Consegna dell'esercizio ▸ Ripeti per intero, parola per parola, il brano qui sotto sulla serie Una famiglia in giallo.

Brano ▸
Ma il demone di Lele Martini deve essersi impossessato di nuovo di lui perché, anche se nelle dichiarazioni alla stampa cerca di volare alto, è inevitabile riandare con la mente all’altra serie; ma in realtà, complici gli sceneggiatori e il regista (Alberto Simone, genero dello scomparso Nino Manfredi), Una famiglia in giallo sembra un esperimento di laboratorio in cui frammenti di numerosi serie italiane e straniere sono state assemblati nel tentativo di far salire l’audience: dimenticando che talvolta un programma diventa di successo per vie totalmente imprevedibili e il più delle volte sconosciute agli stessi addetti ai lavori.

Il nostro Giulio Scarpati è il commissario capo Giovanni Bentivoglio che lavora in una cittadina del Grossetano (la provincia italiana, da Il maresciallo Rocca a Don Matteo, da Carabinieri a Il bello delle donne, funziona sempre a livello sia di gialli che di commedie). È un single (il dottor Martini di Un medico in famiglia era in compenso vedovo) che non disdegna il fascino femminile (qui è il vicequestore, allora era la cognata) e che ha una famiglia simpaticamente aperta: la madre Caterina (interpretata da Valeria Valeri) impicciona e appassionata di gialli (una miscela tra La signora in giallo, un nonno Libero al femminile e il Nino Manfredi di Linda e il brigadiere, quest’ultima serie  peraltro diretta dallo stesso Simone); Pietro, un nipote orfano dei genitori che vive con lo zio (una situazione quasi simile nella famiglia Martini), anche lui appassionato di indagini; un pastore tedesco, Brigadiere (il nome è un omaggio al già citato Manfredi, ma la citazione al limite del plagio è del famoso Rex austriaco), che, essendo un ex cane poliziotto, non ha perso ancora il vizio di frugare qua e là; completano i rapporti affettivi un’amica col matrimonio in crisi e con una figlia assai amica di Pietro.

[Parametri intrinseci e posa della fotocamera]

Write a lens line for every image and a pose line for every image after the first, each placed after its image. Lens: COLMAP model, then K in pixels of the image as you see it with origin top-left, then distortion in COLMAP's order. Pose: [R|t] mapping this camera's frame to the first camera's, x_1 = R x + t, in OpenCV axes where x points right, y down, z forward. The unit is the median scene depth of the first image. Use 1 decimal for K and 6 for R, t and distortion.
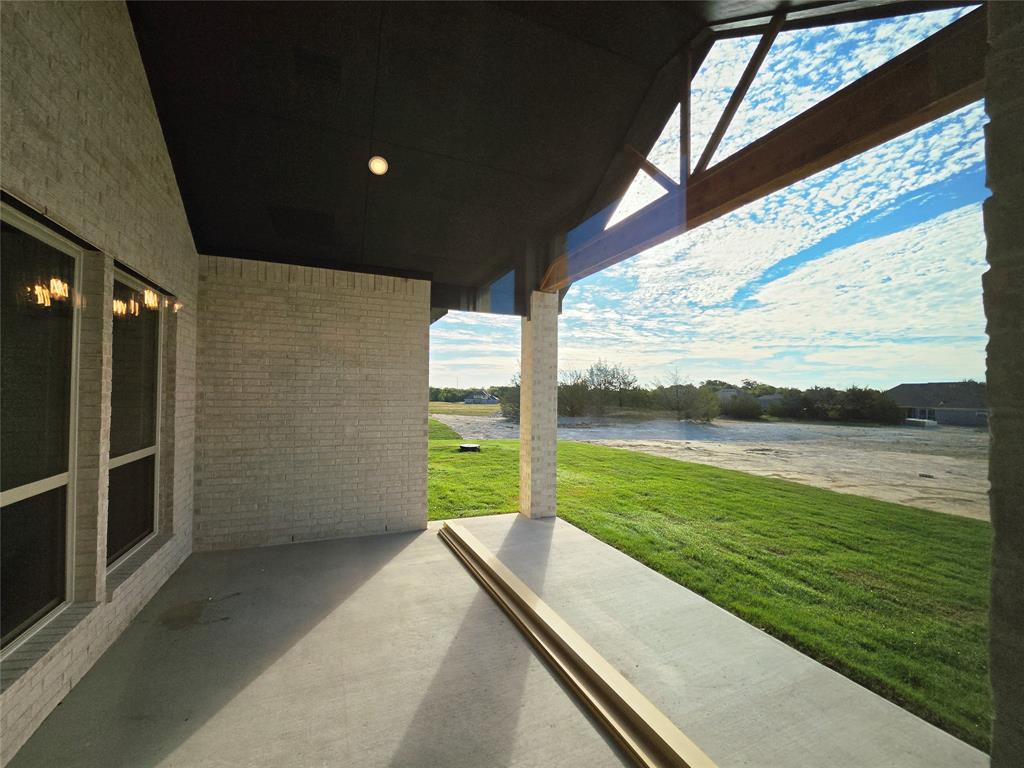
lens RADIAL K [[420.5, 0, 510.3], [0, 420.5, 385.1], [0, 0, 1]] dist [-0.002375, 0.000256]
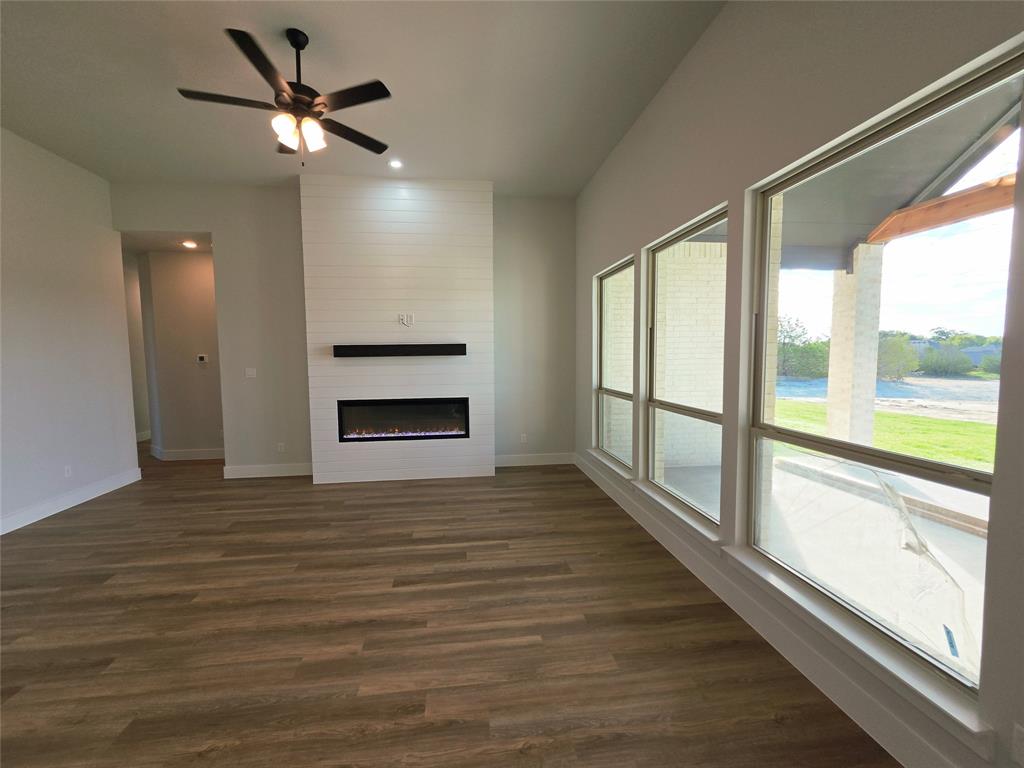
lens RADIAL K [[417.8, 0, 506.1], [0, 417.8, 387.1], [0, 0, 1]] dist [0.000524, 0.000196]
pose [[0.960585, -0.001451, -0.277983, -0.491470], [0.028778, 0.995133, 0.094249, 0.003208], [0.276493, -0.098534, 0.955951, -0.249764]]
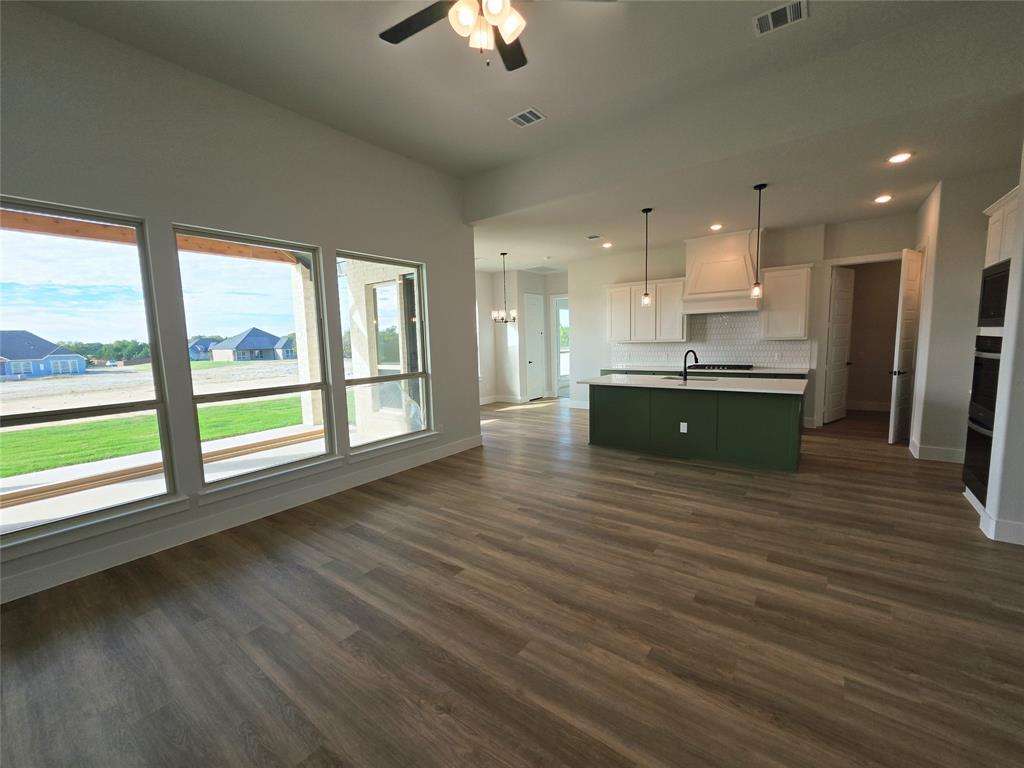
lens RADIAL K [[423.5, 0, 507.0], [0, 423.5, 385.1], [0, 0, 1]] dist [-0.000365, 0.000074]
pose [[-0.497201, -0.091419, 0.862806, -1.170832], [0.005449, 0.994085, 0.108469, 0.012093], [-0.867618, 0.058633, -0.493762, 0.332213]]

Svolgimento dell'esercizio ▸
Ma il demone di Lele Martini deve essersi impossessato di nuovo di lui perché, anche se nelle dichiarazioni alla stampa cerca di volare alto, è inevitabile riandare con la mente all’altra serie; ma in realtà, complici gli sceneggiatori e il regista (Alberto Simone, genero dello scomparso Nino Manfredi), Una famiglia in giallo sembra un esperimento di laboratorio in cui frammenti di numerosi serie italiane e straniere sono state assemblati nel tentativo di far salire l’audience: dimenticando che talvolta un programma diventa di successo per vie totalmente imprevedibili e il più delle volte sconosciute agli stessi addetti ai lavori.

Il nostro Giulio Scarpati è il commissario capo Giovanni Bentivoglio che lavora in una cittadina del Grossetano (la provincia italiana, da Il maresciallo Rocca a Don Matteo, da Carabinieri a Il bello delle donne, funziona sempre a livello sia di gialli che di commedie). È un single (il dottor Martini di Un medico in famiglia era in compenso vedovo) che non disdegna il fascino femminile (qui è il vicequestore, allora era la cognata) e che ha una famiglia simpaticamente aperta: la madre Caterina (interpretata da Valeria Valeri) impicciona e appassionata di gialli (una miscela tra La signora in giallo, un nonno Libero al femminile e il Nino Manfredi di Linda e il brigadiere, quest’ultima serie  peraltro diretta dallo stesso Simone); Pietro, un nipote orfano dei genitori che vive con lo zio (una situazione quasi simile nella famiglia Martini), anche lui appassionato di indagini; un pastore tedesco, Brigadiere (il nome è un omaggio al già citato Manfredi, ma la citazione al limite del plagio è del famoso Rex austriaco), che, essendo un ex cane poliziotto, non ha perso ancora il vizio di frugare qua e là; completano i rapporti affettivi un’amica col matrimonio in crisi e con una figlia assai amica di Pietro.